PAGE EXCERPT:

%%

Sketch of a Roman colony in North America

Lucius Julius Mento [invented name] is general in Britannia. He receives private word that his brother Sextus is going to try for the purple rising in revolt on the other side of the Empire, so he stops the tribute flowing from Britannia. He also gets his legion ready for action, ready to help his brother when the latter's army approaches Rome.

Unfortunately for the family, the revolt is quickly put down.

Lucius receives word of the failure, and takes action. He knows HE can't succeed in revolt, and he knows that as soon as the Emperor gets around to cleaning up loose ends, he's going to be executed. He sends polite refusals for 'requests' that he return to Rome. Instead, he gathers up the tribute that he had held back.

He figures the emperor won't invade until spring, and so uses the late fall and early winter to prepare. He requisitions local ships, and has more built. These are of the Veneti type that can actually (more or less) deal with the Atlantic. [Said ships were still being built some more than 3 centuries after the ships Caesar described: http://museums.gov.gg/romanship[URL]http://museums.gov.gg/romanship)[/URL]

He announces to his people that his ancestor Venus appeared to him in a dream and told him to sail west to the Hesperides, and conquer new land for Rome. [1) Most of the rank and file don't know he's a traitor to Rome, or at least the current emperor, and his closest officers know - and are afraid for their lives too.] [2) speculation by later historians range from 'he heard rumours of a land out west' to 'well, island chains like the Canaries, Hebrides, etc., were known, so he may have thought SOMETHING had to be out there' to 'I've got no clue if anything's out there, but I'd rather die heroically than be beheaded in disgrace']

So he loads up his ships with livestock and grain, a handful of civilians (smiths, miners, a couple of local farmers and the like), his staff and their families, if they were in Britain, and as many soldiers as he can (let's say 2-4 centuries).

%%

[Dataset entries]
%%

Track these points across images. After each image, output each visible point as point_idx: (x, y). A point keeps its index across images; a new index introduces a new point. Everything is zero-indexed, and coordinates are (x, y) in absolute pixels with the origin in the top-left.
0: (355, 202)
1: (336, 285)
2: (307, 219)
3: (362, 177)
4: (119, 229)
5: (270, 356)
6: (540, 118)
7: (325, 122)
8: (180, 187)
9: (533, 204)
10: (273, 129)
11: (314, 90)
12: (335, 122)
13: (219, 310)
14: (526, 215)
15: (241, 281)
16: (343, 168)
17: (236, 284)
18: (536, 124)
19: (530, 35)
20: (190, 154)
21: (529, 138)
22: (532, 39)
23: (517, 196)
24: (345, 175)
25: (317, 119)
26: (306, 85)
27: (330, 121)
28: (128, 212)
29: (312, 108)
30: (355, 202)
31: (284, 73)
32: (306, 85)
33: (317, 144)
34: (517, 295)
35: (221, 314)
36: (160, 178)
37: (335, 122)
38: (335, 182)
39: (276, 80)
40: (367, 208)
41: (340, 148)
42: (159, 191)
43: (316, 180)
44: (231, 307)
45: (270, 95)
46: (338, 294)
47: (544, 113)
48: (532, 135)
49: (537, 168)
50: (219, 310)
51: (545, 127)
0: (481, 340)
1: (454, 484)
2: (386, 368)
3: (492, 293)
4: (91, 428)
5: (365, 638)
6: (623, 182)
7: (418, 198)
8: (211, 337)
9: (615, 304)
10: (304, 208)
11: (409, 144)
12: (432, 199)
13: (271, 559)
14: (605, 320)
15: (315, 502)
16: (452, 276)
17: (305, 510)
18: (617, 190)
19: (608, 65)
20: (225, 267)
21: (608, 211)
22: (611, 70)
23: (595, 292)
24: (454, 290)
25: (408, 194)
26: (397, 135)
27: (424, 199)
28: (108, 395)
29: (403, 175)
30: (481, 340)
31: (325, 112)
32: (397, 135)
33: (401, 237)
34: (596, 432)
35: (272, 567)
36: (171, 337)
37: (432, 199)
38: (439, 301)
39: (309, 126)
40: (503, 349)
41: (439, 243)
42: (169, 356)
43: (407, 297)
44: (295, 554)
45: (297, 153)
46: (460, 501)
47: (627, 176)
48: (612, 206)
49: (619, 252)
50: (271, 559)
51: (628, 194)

%%

YOUR TASK:
Answer these questions about the Roman colony sketch:
1. What does Lucius stop flowing from Britannia after hearing of his brother's plan?
2. What type are the ships Lucius requisitions and has built?
3. Who does Lucius say appeared to him in a dream?
Answer from the text alone.

ANSWER IN FULL:
1. The tribute
2. The Veneti type
3. His ancestor Venus